Synthekine is developing STK-009 for use with SYNCAR-001, a CD-19-targeting CAR-T therapy that has a mutated IL-2 receptor so that wild-type IL-2 can’t signal through it. STK-009 is designed to signal only through that mutated receptor and not through wild-type IL-2 receptor.

Ray likens the duo to a private lock-and-key system: “We deliver the CAR-T that works like you would expect, except it has this mutated receptor on it. We can deliver the IL-2 ligand to very selectively proliferate, activate and impact those CAR-T cells and avoid activity on wild-type T cells and wild-type NK cells. It’s a unique system we hope gives physicians control of CAR-Ts once they’ve bene dosed.”

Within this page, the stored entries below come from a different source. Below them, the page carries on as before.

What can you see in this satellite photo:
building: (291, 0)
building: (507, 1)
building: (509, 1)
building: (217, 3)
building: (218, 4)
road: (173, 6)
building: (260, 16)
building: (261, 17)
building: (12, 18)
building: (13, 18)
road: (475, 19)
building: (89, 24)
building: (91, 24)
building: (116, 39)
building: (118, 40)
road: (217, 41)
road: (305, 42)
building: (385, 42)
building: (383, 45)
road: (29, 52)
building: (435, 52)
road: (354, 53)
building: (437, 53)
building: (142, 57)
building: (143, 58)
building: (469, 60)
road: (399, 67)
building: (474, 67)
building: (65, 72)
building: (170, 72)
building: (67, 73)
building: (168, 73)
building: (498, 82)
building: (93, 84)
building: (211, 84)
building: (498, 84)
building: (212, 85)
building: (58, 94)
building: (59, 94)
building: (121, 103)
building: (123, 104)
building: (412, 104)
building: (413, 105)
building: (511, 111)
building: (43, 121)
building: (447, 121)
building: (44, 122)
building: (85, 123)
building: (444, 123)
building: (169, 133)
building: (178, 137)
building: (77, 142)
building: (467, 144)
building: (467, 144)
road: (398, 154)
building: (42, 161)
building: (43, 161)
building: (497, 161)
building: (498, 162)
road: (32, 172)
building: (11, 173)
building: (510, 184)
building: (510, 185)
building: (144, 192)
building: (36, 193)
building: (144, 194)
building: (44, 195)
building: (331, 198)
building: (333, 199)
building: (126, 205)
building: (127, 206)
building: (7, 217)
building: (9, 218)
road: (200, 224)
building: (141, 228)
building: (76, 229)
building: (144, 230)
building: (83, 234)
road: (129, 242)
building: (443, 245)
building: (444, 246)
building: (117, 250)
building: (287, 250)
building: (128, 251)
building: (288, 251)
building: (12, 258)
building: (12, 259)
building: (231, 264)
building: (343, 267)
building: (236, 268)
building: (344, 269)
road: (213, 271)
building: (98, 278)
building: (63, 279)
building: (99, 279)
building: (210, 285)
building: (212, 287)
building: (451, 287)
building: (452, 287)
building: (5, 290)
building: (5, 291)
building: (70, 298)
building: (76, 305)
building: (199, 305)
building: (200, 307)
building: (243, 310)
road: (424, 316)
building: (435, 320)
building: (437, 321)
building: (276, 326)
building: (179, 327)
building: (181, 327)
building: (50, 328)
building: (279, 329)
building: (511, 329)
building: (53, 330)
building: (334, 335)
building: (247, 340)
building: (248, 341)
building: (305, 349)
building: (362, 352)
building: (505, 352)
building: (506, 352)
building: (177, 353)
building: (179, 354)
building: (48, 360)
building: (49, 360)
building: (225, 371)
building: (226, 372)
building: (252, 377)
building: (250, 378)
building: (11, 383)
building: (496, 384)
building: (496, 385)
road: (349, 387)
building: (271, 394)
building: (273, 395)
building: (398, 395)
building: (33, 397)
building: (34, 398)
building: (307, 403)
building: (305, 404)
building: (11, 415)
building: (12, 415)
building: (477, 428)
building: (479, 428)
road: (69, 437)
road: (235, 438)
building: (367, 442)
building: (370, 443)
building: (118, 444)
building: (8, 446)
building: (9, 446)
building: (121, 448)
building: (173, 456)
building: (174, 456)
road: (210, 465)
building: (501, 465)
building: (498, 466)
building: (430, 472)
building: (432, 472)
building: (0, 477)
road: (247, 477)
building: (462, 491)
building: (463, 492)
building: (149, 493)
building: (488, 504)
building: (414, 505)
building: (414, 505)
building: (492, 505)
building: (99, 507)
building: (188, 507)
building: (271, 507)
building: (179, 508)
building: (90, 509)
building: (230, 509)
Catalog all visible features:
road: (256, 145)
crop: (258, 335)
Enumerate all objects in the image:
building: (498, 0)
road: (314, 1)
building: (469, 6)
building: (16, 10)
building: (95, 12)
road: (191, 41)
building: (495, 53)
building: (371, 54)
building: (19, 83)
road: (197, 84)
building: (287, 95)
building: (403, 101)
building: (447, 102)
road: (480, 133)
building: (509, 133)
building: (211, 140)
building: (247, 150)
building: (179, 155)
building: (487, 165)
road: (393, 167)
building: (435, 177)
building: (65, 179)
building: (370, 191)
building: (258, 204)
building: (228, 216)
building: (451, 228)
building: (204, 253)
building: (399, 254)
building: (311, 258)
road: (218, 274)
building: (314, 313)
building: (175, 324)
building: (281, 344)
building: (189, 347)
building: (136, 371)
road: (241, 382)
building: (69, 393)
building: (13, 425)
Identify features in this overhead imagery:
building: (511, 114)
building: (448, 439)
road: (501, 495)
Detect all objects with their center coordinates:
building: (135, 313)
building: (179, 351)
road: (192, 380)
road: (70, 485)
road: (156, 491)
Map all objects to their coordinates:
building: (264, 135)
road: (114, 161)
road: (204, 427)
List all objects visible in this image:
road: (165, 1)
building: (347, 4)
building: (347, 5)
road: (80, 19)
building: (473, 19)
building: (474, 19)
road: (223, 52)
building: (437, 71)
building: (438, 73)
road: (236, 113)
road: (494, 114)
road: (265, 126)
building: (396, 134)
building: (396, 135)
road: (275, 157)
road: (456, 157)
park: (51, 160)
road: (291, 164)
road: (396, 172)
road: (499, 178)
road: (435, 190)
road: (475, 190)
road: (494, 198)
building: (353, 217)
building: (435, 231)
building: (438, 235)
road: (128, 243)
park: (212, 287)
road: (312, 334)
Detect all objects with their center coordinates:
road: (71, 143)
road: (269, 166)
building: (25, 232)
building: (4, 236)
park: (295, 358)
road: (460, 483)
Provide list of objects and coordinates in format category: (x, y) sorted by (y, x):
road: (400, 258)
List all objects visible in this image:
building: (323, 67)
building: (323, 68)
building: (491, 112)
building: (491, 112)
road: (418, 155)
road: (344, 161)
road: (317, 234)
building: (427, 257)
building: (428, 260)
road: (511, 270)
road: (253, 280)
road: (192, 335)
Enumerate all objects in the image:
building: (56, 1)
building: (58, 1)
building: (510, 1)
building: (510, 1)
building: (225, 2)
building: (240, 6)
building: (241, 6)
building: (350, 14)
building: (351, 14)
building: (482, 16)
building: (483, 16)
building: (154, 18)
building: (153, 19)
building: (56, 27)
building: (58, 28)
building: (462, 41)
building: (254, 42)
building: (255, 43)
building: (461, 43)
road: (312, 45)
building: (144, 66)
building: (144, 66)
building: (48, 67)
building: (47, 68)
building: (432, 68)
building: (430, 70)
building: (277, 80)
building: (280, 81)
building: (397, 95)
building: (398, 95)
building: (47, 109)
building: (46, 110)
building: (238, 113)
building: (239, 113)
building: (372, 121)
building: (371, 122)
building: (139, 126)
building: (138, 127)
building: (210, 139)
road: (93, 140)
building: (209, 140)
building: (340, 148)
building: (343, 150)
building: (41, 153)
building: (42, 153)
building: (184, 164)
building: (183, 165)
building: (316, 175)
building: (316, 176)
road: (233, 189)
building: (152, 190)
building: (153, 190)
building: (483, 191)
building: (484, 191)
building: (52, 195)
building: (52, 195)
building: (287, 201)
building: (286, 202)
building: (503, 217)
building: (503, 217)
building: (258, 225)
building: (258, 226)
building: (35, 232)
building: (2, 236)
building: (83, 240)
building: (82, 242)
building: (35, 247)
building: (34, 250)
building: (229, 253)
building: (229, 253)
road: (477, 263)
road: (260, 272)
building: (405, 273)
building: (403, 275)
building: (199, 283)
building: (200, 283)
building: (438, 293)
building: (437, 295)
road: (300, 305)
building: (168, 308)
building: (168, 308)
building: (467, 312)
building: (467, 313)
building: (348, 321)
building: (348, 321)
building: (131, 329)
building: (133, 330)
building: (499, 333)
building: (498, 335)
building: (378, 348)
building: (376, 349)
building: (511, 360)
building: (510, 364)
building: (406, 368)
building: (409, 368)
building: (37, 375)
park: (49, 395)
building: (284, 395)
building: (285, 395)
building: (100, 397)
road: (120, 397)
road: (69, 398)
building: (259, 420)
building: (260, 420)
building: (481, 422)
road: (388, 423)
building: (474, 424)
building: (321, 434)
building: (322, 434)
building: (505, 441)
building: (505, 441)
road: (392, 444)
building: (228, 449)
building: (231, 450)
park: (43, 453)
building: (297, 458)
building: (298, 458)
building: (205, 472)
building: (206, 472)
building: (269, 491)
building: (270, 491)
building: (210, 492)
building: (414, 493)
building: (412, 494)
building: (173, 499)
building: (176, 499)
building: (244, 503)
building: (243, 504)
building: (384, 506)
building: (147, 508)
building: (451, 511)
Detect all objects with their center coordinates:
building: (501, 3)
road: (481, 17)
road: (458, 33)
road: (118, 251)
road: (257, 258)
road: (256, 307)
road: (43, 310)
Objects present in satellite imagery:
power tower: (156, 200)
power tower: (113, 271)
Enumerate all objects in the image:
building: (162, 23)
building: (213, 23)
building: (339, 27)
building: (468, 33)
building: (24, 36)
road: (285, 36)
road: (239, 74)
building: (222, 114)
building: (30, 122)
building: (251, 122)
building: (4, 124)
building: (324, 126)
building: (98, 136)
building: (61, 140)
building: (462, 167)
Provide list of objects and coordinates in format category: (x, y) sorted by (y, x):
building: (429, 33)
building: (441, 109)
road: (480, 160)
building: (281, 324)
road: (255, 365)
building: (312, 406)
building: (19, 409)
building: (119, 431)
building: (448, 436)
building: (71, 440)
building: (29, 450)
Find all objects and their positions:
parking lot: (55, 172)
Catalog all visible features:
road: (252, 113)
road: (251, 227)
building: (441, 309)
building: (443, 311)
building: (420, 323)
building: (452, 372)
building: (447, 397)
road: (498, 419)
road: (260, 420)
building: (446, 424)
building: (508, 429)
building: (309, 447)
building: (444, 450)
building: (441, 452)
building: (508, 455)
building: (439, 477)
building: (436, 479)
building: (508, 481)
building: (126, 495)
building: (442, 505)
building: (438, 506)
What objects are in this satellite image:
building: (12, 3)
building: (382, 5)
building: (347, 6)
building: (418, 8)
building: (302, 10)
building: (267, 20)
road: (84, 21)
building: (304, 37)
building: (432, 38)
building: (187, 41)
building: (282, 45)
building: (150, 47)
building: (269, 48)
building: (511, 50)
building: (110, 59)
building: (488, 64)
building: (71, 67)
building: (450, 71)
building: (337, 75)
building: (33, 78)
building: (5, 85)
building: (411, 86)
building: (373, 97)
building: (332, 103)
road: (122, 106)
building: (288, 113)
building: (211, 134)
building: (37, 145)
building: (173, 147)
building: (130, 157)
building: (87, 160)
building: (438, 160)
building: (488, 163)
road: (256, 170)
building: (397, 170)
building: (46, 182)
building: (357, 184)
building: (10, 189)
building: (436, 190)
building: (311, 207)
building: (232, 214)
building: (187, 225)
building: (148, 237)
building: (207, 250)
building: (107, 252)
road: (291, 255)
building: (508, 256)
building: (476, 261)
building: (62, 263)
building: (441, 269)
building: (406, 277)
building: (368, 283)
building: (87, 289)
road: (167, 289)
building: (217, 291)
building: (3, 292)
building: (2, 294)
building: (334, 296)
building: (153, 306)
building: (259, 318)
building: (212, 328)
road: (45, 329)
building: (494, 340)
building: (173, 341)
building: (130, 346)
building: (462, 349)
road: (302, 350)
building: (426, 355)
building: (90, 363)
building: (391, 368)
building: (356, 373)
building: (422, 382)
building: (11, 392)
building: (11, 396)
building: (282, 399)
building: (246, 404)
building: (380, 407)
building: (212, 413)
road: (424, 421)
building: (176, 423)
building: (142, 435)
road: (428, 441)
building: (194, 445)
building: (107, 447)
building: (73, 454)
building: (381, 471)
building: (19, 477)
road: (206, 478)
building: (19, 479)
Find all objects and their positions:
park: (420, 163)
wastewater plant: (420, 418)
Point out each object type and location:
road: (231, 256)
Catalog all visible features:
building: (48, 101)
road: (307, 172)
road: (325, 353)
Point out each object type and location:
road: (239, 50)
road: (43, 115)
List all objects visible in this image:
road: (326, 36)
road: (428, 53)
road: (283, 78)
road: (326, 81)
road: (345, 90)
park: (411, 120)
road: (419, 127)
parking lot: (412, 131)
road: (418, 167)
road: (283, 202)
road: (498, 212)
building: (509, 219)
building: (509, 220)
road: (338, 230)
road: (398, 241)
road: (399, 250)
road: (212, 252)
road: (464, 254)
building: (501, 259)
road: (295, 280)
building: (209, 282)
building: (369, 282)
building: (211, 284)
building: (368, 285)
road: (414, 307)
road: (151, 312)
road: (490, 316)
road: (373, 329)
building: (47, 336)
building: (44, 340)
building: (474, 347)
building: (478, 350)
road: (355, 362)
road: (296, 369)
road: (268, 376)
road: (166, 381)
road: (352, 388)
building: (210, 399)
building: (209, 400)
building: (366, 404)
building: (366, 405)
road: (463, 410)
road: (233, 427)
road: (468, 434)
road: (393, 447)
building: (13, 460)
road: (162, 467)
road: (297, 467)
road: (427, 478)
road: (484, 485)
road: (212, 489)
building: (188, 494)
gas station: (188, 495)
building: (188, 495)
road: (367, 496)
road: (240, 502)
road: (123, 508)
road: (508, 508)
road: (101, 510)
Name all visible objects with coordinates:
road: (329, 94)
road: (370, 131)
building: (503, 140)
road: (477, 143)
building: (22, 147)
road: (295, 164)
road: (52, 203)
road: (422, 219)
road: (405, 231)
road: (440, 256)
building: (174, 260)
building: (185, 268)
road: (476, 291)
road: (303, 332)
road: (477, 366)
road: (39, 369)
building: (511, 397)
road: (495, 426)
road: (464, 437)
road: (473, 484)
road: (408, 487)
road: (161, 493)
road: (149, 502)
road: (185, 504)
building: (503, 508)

Synthekine is starting with CD-19 CAR-T cells “because so much is known about that CAR-T,” Ray said. But the company is looking at other CAR-T targets, including those in solid tumors, and it thinks the approach could also work with regulatory T cells or tumor-infiltrating lymphocytes. While it plans to push forward its own pipeline, the company hopes to partner with other companies to explore other targets and cell types.

Beyond its two lead programs, both of which are based on wild-type IL-2, Synthekine is checking out different combinations of cytokines and receptors, including pairs that don’t naturally come together. This could lead to “brand new biology, brand new signaling” that can’t be found with wild-type cytokines.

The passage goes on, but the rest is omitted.